Absolute pixel coordinate data:
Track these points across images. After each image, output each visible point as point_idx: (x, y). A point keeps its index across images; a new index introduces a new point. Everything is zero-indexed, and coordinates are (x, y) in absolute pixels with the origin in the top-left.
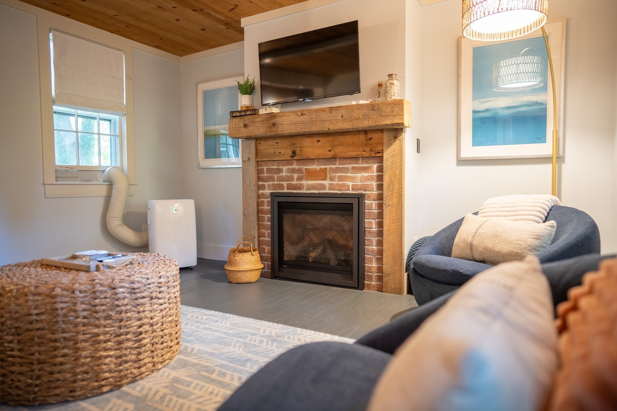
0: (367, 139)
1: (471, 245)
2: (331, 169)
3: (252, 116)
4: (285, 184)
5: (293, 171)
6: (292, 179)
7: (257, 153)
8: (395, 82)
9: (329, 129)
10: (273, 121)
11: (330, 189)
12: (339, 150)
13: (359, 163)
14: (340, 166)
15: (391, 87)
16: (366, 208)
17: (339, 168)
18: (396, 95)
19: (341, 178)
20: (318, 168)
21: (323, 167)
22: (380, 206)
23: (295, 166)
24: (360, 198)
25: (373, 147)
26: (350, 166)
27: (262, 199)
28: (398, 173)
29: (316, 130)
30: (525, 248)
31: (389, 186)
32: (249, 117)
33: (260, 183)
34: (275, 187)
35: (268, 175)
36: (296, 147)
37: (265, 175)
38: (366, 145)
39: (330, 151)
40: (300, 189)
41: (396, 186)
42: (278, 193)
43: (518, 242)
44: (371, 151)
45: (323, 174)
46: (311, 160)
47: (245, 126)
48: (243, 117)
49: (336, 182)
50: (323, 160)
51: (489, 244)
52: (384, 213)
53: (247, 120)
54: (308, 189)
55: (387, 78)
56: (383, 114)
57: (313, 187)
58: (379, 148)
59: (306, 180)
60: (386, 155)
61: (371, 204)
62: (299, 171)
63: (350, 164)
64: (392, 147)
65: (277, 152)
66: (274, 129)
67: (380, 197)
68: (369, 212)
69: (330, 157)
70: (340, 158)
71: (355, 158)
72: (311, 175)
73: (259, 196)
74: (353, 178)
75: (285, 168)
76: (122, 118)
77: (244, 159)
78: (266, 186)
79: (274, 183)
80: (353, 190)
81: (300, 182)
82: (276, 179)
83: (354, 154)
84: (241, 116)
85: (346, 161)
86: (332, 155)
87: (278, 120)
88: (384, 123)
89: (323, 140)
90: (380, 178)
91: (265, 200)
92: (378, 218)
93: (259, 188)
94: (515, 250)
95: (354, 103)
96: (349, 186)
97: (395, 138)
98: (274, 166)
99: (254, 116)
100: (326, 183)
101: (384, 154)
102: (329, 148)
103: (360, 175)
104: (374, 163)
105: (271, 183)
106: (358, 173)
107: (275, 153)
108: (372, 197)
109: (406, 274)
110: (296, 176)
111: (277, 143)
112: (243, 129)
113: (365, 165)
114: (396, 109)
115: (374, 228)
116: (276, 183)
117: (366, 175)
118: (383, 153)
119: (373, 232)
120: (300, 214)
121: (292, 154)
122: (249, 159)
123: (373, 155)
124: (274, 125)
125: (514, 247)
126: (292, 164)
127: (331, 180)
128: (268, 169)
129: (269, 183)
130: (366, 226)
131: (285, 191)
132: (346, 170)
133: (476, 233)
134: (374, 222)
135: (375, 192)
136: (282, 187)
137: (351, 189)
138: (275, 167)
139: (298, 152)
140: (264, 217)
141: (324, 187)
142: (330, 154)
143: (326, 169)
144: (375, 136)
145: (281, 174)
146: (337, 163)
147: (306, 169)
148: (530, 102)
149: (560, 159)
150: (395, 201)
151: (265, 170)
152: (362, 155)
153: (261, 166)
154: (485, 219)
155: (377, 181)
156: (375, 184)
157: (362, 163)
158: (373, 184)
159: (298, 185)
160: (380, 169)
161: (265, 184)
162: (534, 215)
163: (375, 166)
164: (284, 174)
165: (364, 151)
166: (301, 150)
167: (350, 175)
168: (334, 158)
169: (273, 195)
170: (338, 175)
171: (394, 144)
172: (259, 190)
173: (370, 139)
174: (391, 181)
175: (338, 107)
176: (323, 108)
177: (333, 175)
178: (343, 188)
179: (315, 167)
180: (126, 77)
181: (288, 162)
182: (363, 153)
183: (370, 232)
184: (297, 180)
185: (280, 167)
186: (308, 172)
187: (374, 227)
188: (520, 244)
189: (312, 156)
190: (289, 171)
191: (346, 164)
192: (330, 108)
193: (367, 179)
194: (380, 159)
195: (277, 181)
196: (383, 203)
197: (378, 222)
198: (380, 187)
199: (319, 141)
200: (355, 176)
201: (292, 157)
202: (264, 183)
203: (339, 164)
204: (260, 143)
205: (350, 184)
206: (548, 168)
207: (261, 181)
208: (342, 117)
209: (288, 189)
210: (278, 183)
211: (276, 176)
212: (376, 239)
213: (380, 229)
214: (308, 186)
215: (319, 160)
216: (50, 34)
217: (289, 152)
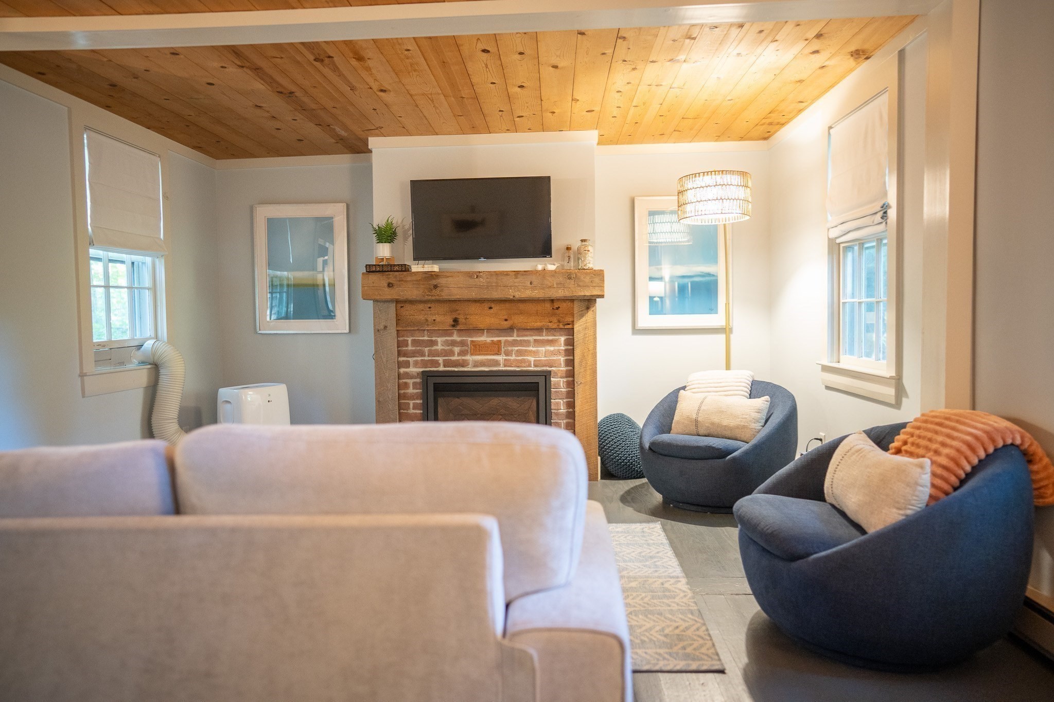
0: (553, 309)
1: (696, 421)
2: (506, 341)
3: (401, 273)
4: (440, 360)
5: (454, 343)
6: (452, 353)
7: (398, 321)
8: (590, 248)
9: (514, 296)
10: (434, 282)
11: (505, 366)
12: (518, 320)
13: (542, 336)
14: (519, 339)
15: (586, 254)
16: (552, 387)
17: (517, 340)
18: (591, 262)
19: (519, 353)
20: (489, 340)
21: (495, 339)
22: (571, 384)
23: (456, 337)
24: (547, 375)
25: (561, 317)
26: (531, 339)
27: (404, 381)
28: (591, 347)
29: (497, 297)
30: (750, 421)
31: (581, 362)
32: (397, 273)
33: (401, 359)
34: (425, 363)
35: (414, 348)
36: (459, 314)
37: (410, 348)
38: (554, 315)
39: (506, 320)
40: (463, 366)
41: (590, 362)
42: (434, 371)
43: (744, 416)
44: (559, 322)
45: (496, 348)
46: (478, 330)
47: (390, 285)
48: (387, 273)
49: (513, 357)
50: (497, 332)
51: (716, 419)
52: (576, 391)
53: (392, 277)
54: (475, 366)
55: (579, 243)
56: (581, 284)
57: (482, 364)
58: (569, 319)
59: (472, 354)
60: (577, 327)
61: (559, 383)
62: (462, 343)
63: (532, 336)
64: (584, 319)
65: (429, 319)
66: (437, 292)
67: (571, 374)
68: (556, 391)
69: (506, 327)
70: (518, 330)
71: (539, 330)
72: (478, 348)
73: (400, 376)
74: (535, 353)
75: (439, 340)
76: (157, 261)
77: (377, 327)
78: (411, 364)
79: (423, 358)
80: (535, 366)
81: (463, 358)
82: (427, 354)
83: (538, 324)
84: (383, 271)
85: (528, 333)
86: (508, 326)
87: (442, 281)
88: (582, 294)
89: (496, 308)
90: (570, 352)
91: (410, 382)
92: (567, 398)
93: (400, 364)
94: (742, 424)
95: (540, 267)
96: (531, 362)
97: (588, 308)
98: (424, 337)
99: (405, 273)
100: (500, 358)
101: (575, 326)
102: (506, 317)
103: (544, 349)
104: (561, 335)
105: (420, 359)
106: (541, 347)
107: (427, 320)
108: (559, 375)
109: (599, 458)
110: (457, 350)
111: (430, 308)
112: (387, 290)
113: (551, 338)
114: (597, 280)
115: (563, 410)
116: (426, 358)
117: (552, 348)
118: (573, 325)
119: (562, 414)
120: (458, 398)
121: (453, 323)
122: (385, 327)
123: (561, 326)
124: (436, 287)
125: (741, 421)
126: (451, 335)
127: (507, 355)
128: (413, 341)
129: (415, 359)
130: (552, 407)
131: (441, 368)
132: (527, 343)
133: (699, 409)
134: (562, 402)
135: (563, 368)
136: (436, 364)
137: (532, 366)
138: (426, 338)
139: (461, 319)
140: (409, 404)
141: (497, 363)
142: (506, 324)
143: (500, 341)
144: (564, 306)
145: (435, 348)
146: (515, 334)
147: (472, 341)
148: (703, 272)
150: (589, 378)
151: (410, 342)
152: (548, 326)
153: (403, 336)
154: (702, 396)
155: (565, 356)
156: (562, 359)
157: (547, 335)
158: (560, 359)
159: (461, 361)
160: (570, 343)
161: (409, 361)
162: (742, 391)
163: (563, 339)
164: (439, 347)
165: (550, 322)
166: (466, 319)
167: (531, 348)
168: (511, 329)
169: (426, 376)
170: (516, 348)
171: (587, 315)
172: (399, 368)
173: (558, 308)
174: (583, 356)
175: (525, 271)
176: (505, 271)
177: (510, 348)
178: (523, 364)
179: (485, 338)
180: (163, 196)
181: (446, 333)
182: (549, 324)
183: (557, 414)
184: (459, 354)
185: (434, 339)
186: (475, 346)
187: (562, 408)
188: (746, 418)
189: (482, 326)
190: (446, 343)
191: (526, 336)
192: (514, 271)
193: (553, 353)
194: (571, 332)
195: (429, 356)
196: (574, 380)
197: (567, 402)
198: (570, 363)
199: (491, 308)
200: (538, 350)
201: (453, 326)
202: (408, 359)
203: (518, 336)
204: (402, 307)
205: (532, 359)
207: (404, 356)
208: (531, 283)
209: (445, 366)
210: (430, 358)
211: (426, 349)
212: (565, 421)
213: (569, 410)
214: (474, 363)
215: (490, 330)
216: (85, 136)
217: (450, 321)
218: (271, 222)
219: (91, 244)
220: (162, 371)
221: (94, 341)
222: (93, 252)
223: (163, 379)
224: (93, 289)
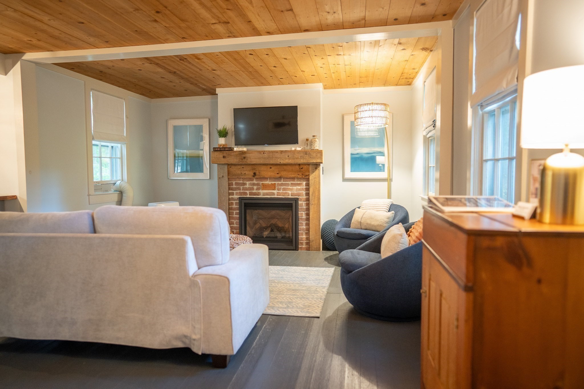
0: (300, 168)
1: (361, 222)
2: (278, 184)
3: (229, 151)
4: (248, 192)
5: (254, 184)
6: (253, 189)
7: (229, 173)
8: (317, 140)
9: (280, 163)
10: (244, 156)
11: (277, 195)
12: (283, 174)
13: (295, 181)
14: (284, 183)
15: (315, 142)
16: (299, 206)
17: (283, 183)
18: (317, 146)
19: (284, 189)
20: (270, 183)
21: (273, 183)
22: (308, 205)
23: (255, 182)
24: (296, 200)
25: (303, 172)
26: (290, 183)
27: (231, 201)
28: (317, 187)
29: (272, 163)
30: (384, 223)
31: (313, 194)
32: (227, 152)
33: (230, 191)
34: (241, 194)
35: (236, 186)
36: (256, 171)
37: (234, 186)
38: (300, 171)
39: (278, 174)
40: (258, 195)
41: (317, 194)
42: (245, 197)
43: (381, 220)
44: (303, 175)
45: (273, 187)
46: (265, 178)
47: (224, 157)
48: (223, 151)
49: (281, 191)
50: (274, 179)
51: (369, 222)
52: (310, 208)
53: (225, 153)
54: (264, 195)
55: (312, 137)
56: (311, 157)
57: (267, 194)
58: (308, 174)
59: (262, 190)
60: (311, 178)
61: (302, 204)
62: (258, 184)
63: (290, 181)
64: (314, 174)
65: (243, 173)
66: (245, 160)
67: (308, 200)
68: (301, 208)
69: (278, 177)
70: (284, 178)
71: (293, 179)
72: (265, 187)
73: (229, 199)
74: (291, 190)
75: (247, 183)
76: (123, 146)
77: (219, 176)
78: (235, 193)
79: (240, 191)
80: (292, 196)
81: (258, 191)
82: (242, 189)
83: (293, 176)
84: (221, 151)
85: (288, 180)
86: (279, 176)
87: (247, 155)
88: (312, 161)
89: (273, 168)
90: (308, 189)
91: (234, 202)
92: (306, 211)
93: (230, 194)
94: (380, 224)
95: (293, 149)
96: (289, 194)
97: (316, 168)
98: (240, 181)
99: (231, 151)
100: (275, 192)
101: (310, 177)
102: (278, 172)
103: (295, 187)
104: (304, 181)
105: (238, 191)
106: (294, 187)
107: (241, 173)
108: (303, 200)
109: (321, 240)
110: (255, 187)
111: (243, 168)
112: (223, 159)
113: (299, 182)
114: (319, 155)
115: (304, 217)
116: (241, 191)
117: (299, 187)
118: (309, 176)
119: (304, 219)
120: (256, 210)
121: (253, 175)
122: (223, 176)
123: (304, 177)
124: (244, 158)
125: (379, 223)
126: (253, 180)
127: (278, 190)
128: (236, 183)
129: (236, 191)
130: (299, 215)
131: (248, 196)
132: (288, 185)
133: (362, 217)
134: (304, 213)
135: (305, 197)
136: (246, 194)
137: (290, 195)
138: (241, 182)
139: (257, 173)
140: (233, 212)
141: (274, 194)
142: (278, 176)
143: (275, 184)
144: (305, 167)
145: (245, 186)
146: (282, 180)
147: (262, 184)
148: (377, 151)
149: (391, 180)
150: (316, 202)
151: (234, 183)
152: (297, 177)
153: (231, 181)
154: (365, 211)
155: (306, 191)
156: (304, 192)
157: (297, 181)
158: (303, 193)
159: (257, 193)
160: (308, 185)
161: (234, 192)
162: (385, 209)
163: (304, 183)
164: (247, 186)
165: (299, 175)
166: (259, 173)
167: (289, 187)
168: (280, 178)
169: (241, 199)
170: (283, 187)
171: (315, 172)
172: (229, 195)
173: (302, 168)
174: (314, 191)
175: (285, 151)
176: (276, 151)
177: (280, 187)
178: (286, 195)
179: (268, 182)
180: (126, 117)
181: (250, 179)
182: (298, 176)
183: (301, 219)
184: (256, 190)
185: (245, 182)
186: (264, 186)
187: (304, 216)
188: (382, 221)
189: (266, 176)
190: (250, 184)
191: (287, 181)
192: (281, 151)
193: (300, 190)
194: (308, 180)
195: (242, 190)
196: (309, 203)
197: (306, 213)
198: (308, 194)
199: (271, 168)
200: (293, 188)
201: (254, 176)
202: (233, 191)
203: (283, 181)
204: (230, 167)
205: (290, 192)
206: (386, 184)
207: (231, 190)
208: (288, 156)
209: (250, 195)
210: (243, 191)
211: (241, 187)
212: (305, 222)
213: (307, 217)
214: (263, 194)
215: (271, 178)
216: (91, 93)
217: (252, 173)
218: (175, 128)
219: (93, 139)
220: (124, 195)
221: (94, 181)
222: (94, 142)
223: (124, 198)
224: (93, 158)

**TASK BRIEF:** In the reply, give again exactly the lines from the beginning of the entries above through the line with "59: (306, 180)"; pictures stay out.

**WRITTEN ANSWER:**
Track these points across images. After each image, output each visible point as point_idx: (x, y). A point keeps its index across images; a new index introduces a new point. Everything is zero-indexed, and coordinates are (x, y) in absolute pixels with the origin in the top-left.
0: (367, 139)
1: (471, 245)
2: (331, 169)
3: (252, 116)
4: (285, 184)
5: (293, 171)
6: (292, 179)
7: (257, 153)
8: (395, 82)
9: (329, 129)
10: (273, 121)
11: (330, 189)
12: (339, 150)
13: (359, 163)
14: (340, 166)
15: (391, 87)
16: (366, 208)
17: (339, 168)
18: (396, 95)
19: (341, 178)
20: (318, 168)
21: (323, 167)
22: (380, 206)
23: (295, 166)
24: (360, 198)
25: (373, 147)
26: (350, 166)
27: (262, 199)
28: (398, 173)
29: (316, 130)
30: (525, 248)
31: (389, 186)
32: (249, 117)
33: (260, 183)
34: (275, 187)
35: (268, 175)
36: (296, 147)
37: (265, 175)
38: (366, 145)
39: (330, 151)
40: (300, 189)
41: (396, 186)
42: (278, 193)
43: (518, 242)
44: (371, 151)
45: (323, 174)
46: (311, 160)
47: (245, 126)
48: (243, 117)
49: (336, 182)
50: (323, 160)
51: (489, 244)
52: (384, 213)
53: (247, 120)
54: (308, 189)
55: (387, 78)
56: (383, 114)
57: (313, 187)
58: (379, 148)
59: (306, 180)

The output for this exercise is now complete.